Aiming to launch in 2029, DAVINCI will taste and smell Venus’ atmosphere and return the first high-resolution images of its unique geological features. Learn how the mission may unravel Venus mysteries in our “Small Steps, Giant Leaps” podcast episode: https://t.co/v0HPfMJFak pic.twitter.com/fqYfbbDc6i
— NASA (@NASA) January 30, 2022
The mission will consist of a spacecraft that will track motions of the clouds and map surface composition by measuring heat emission from Venus' surface that escapes to space through the massive atmosphere and a probe that will descend through the atmosphere, sampling its chemistry as well as the temperature, pressure, and winds.
The DAVINCI probe will host the following instruments:
- Venus Mass Spectrometer (VMS) - to measure Venus' noble gases such as helium, neon, argon, krypton, and xenon
- Venus Tunable Laser Spectrometer (VTLS) - to measure water and oxygen and sulfur and phosphine
- Venus Atmospheric Structure Investigation (VASI) - to study pressure and temperatures and the wind structure
- Venus Descent Imager (VenDI) - to capture images below the clouds all the way down to the surface.

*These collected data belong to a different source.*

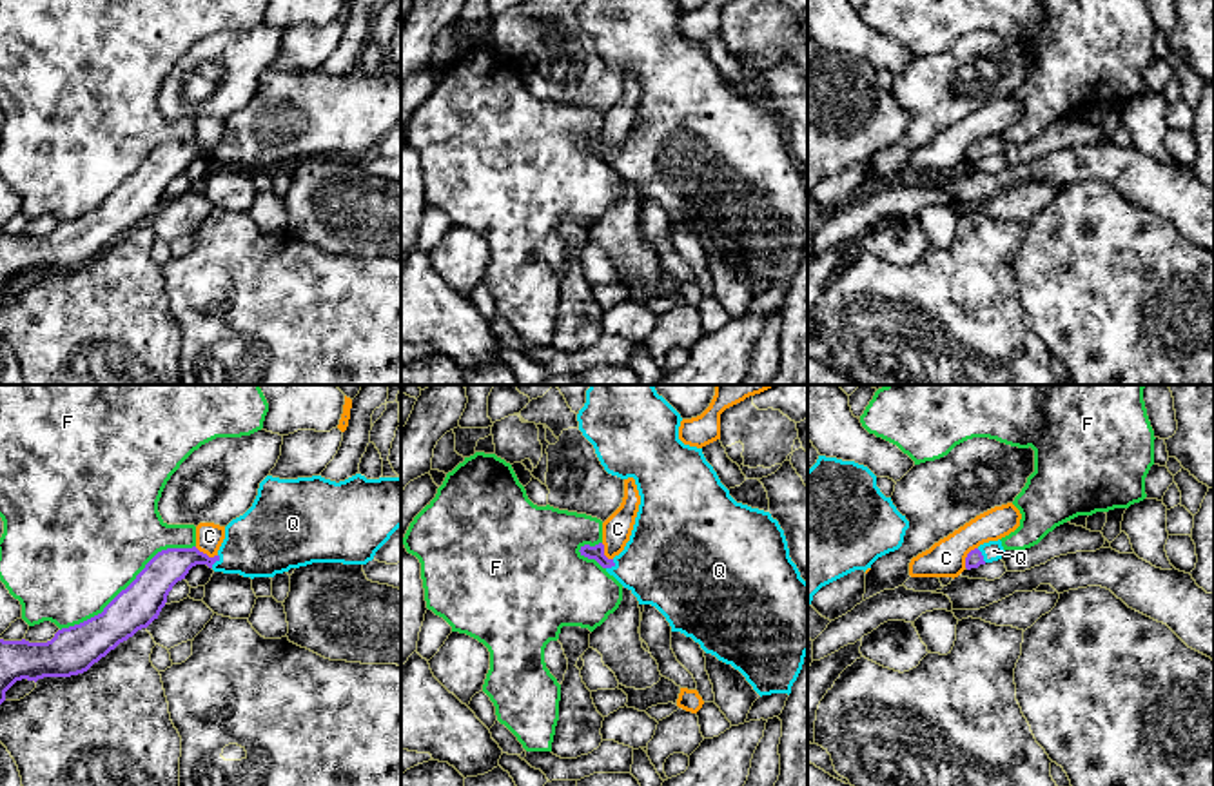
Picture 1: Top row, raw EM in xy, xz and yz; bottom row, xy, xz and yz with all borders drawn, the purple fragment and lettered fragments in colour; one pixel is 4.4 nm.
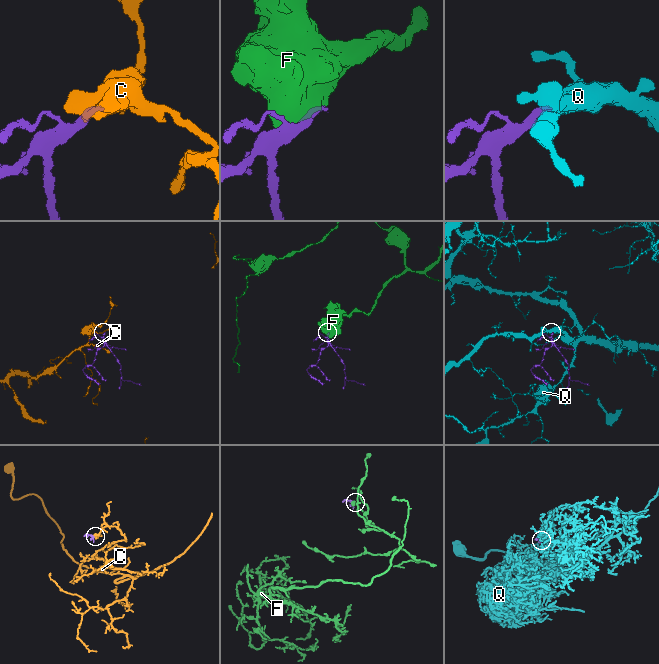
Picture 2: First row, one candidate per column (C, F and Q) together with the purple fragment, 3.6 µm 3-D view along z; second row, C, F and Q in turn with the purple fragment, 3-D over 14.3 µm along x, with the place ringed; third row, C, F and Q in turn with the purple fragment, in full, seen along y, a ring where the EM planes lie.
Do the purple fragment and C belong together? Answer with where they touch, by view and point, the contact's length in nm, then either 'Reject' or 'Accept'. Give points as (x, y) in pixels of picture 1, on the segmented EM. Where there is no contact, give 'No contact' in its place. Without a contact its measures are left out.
Touches purple at yz (968, 556). Shared border 110 nm. Reject

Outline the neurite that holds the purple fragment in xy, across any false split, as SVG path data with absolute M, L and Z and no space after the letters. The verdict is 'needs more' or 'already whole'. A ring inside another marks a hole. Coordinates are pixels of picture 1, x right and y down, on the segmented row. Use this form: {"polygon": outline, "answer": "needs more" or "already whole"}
{"polygon": "M356 474L345 481L321 476L279 479L267 476L252 506L225 526L225 539L214 557L192 548L158 552L136 579L102 614L54 634L47 643L0 639L0 704L5 692L22 679L71 677L87 672L120 643L158 619L172 586L196 565L243 577L274 577L312 563L367 565L401 526L401 477L367 479Z", "answer": "needs more"}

The mission payload will carry two additional instruments:
- Compact Ultraviolet to Visible Imaging Spectrometer (CUVIS) - to study the clouds and chemistry of the Venus upper atmosphere from above
- Venus Oxygen Fugacity (VfOx) - a student collaboration experiment to measure the partial pressure of oxygen in the deep atmosphere directly
All of the critical data captured by these instruments will get beamed up to the Carrier Relay Imaging Spacecraft (CRIS), which will then beam that data back to Earth.